→ Task description: Copy out the text of the rows verbatim, from the line containing "MEMBER OF SYNERGY LOGISTIC GROUP." through the end of the rows, and include both of those end lines. Leave the pictures out of your answer.

-=-=-

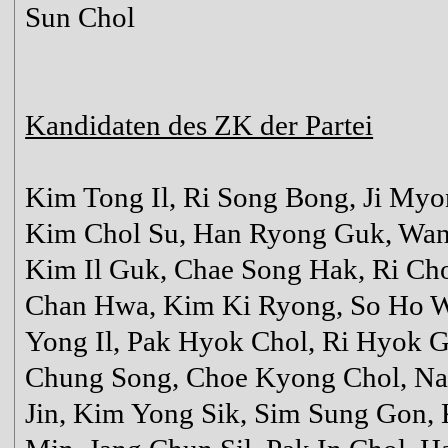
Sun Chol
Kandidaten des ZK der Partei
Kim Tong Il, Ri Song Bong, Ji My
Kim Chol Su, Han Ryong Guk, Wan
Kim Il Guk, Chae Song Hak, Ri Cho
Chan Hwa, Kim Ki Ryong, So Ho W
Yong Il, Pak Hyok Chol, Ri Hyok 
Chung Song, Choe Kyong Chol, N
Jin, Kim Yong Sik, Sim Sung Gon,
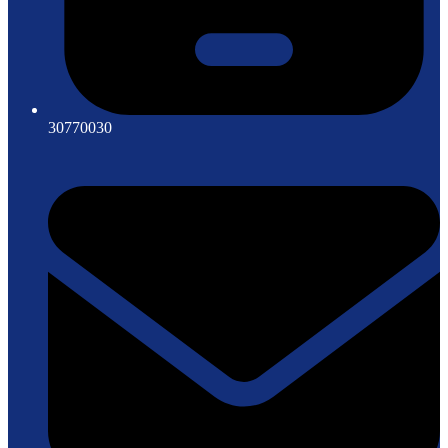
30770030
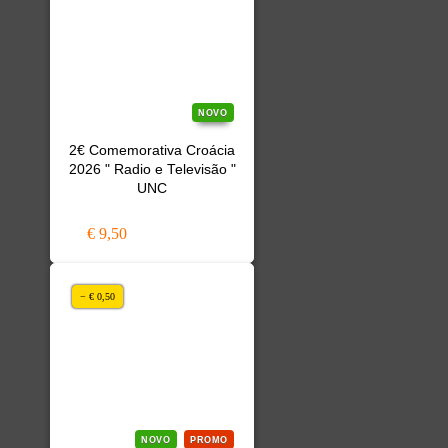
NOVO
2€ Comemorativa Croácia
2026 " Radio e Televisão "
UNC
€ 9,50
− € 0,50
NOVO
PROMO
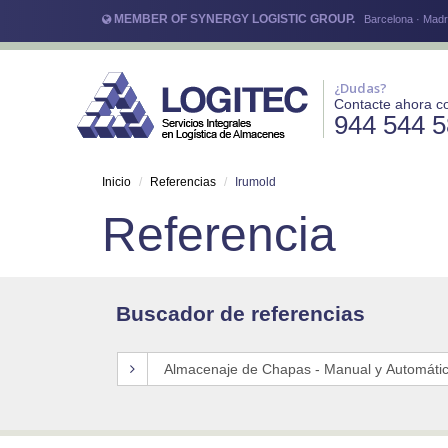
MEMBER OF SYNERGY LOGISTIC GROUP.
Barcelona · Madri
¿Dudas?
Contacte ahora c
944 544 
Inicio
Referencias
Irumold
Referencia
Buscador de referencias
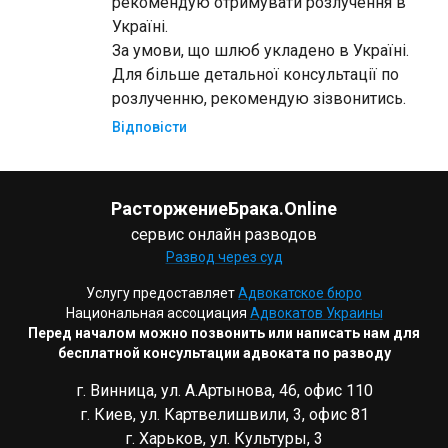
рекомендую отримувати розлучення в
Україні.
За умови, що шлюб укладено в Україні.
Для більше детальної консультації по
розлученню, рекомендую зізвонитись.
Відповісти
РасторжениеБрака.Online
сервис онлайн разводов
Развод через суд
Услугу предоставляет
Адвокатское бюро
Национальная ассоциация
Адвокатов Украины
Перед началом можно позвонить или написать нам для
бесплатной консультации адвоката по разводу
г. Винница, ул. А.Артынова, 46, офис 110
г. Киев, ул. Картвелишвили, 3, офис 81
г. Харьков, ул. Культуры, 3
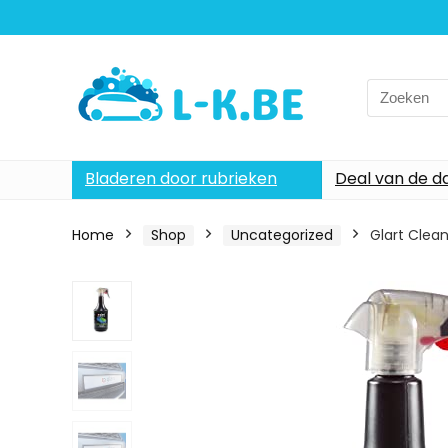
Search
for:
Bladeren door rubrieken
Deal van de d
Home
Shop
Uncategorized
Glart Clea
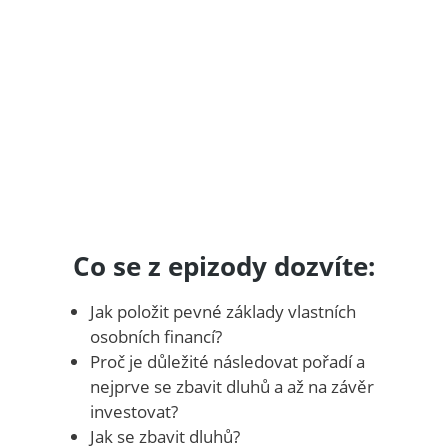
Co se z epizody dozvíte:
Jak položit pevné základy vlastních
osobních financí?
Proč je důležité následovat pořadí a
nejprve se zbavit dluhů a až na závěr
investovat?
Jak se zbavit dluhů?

-=-=-

→ Solution for this problem:
MEMBER OF SYNERGY LOGISTIC GROUP.
Barcelona · Madri
¿Dudas?
Contacte ahora c
944 544 
Inicio
Referencias
Irumold
Referencia
Buscador de referencias
рекомендую отримувати розлучення в
Україні.
За умови, що шлюб укладено в Україні.
Для більше детальної консультації по
розлученню, рекомендую зізвонитись.
Відповісти
РасторжениеБрака.Online
сервис онлайн разводов
Развод через суд
Услугу предоставляет
Адвокатское бюро
Национальная ассоциация
Адвокатов Украины
Перед началом можно позвонить или написать нам для
бесплатной консультации адвоката по разводу
г. Винница, ул. А.Артынова, 46, офис 110
г. Киев, ул. Картвелишвили, 3, офис 81
г. Харьков, ул. Культуры, 3
Search
for:
Bladeren door rubrieken
Deal van de d
Home
Shop
Uncategorized
Glart Clea
Co se z epizody dozvíte:
Jak položit pevné základy vlastních
osobních financí?
Proč je důležité následovat pořadí a
nejprve se zbavit dluhů a až na závěr
investovat?
Jak se zbavit dluhů?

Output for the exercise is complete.